About this task
I would like every record reproduced exactly, with the pictures left out.

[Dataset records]
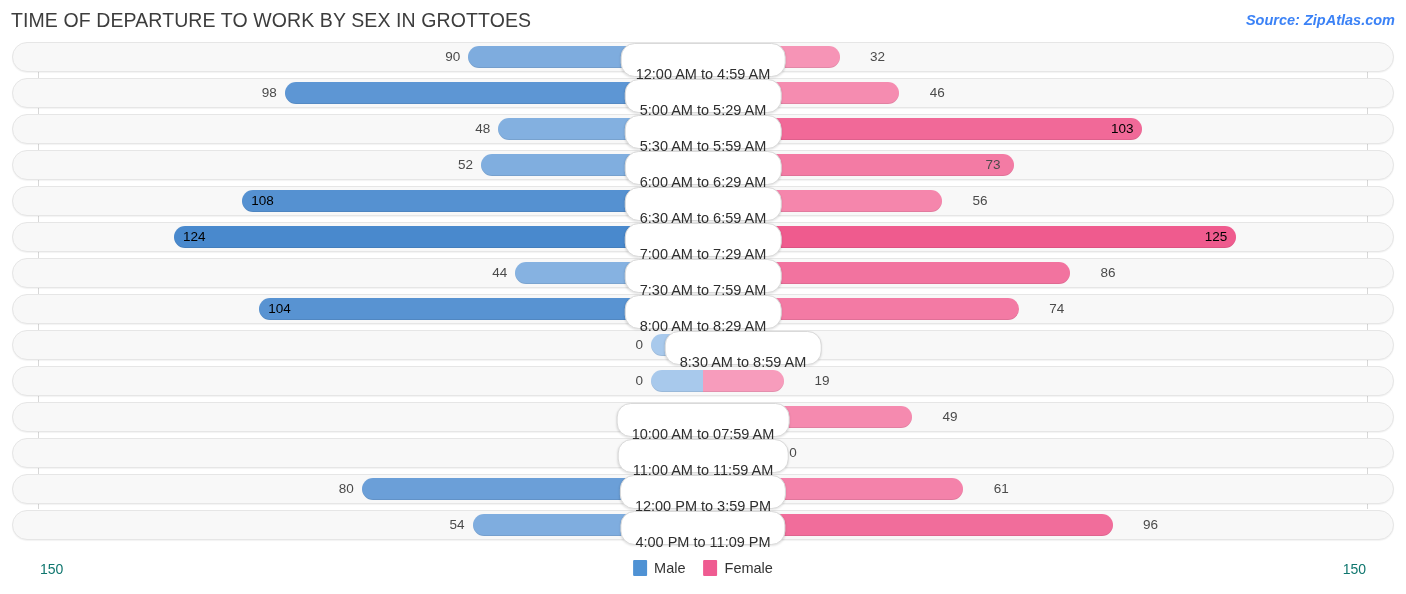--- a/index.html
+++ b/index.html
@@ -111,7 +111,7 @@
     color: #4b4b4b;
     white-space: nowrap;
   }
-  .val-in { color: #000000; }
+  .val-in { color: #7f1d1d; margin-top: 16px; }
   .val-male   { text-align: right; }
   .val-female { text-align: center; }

Response area
--- a/index.html
+++ b/index.html
@@ -111,7 +111,7 @@
     color: #4b4b4b;
     white-space: nowrap;
   }
-  .val-in { color: #000000; }
+  .val-in { color: #7f1d1d; margin-top: 16px; }
   .val-male   { text-align: right; }
   .val-female { text-align: center; }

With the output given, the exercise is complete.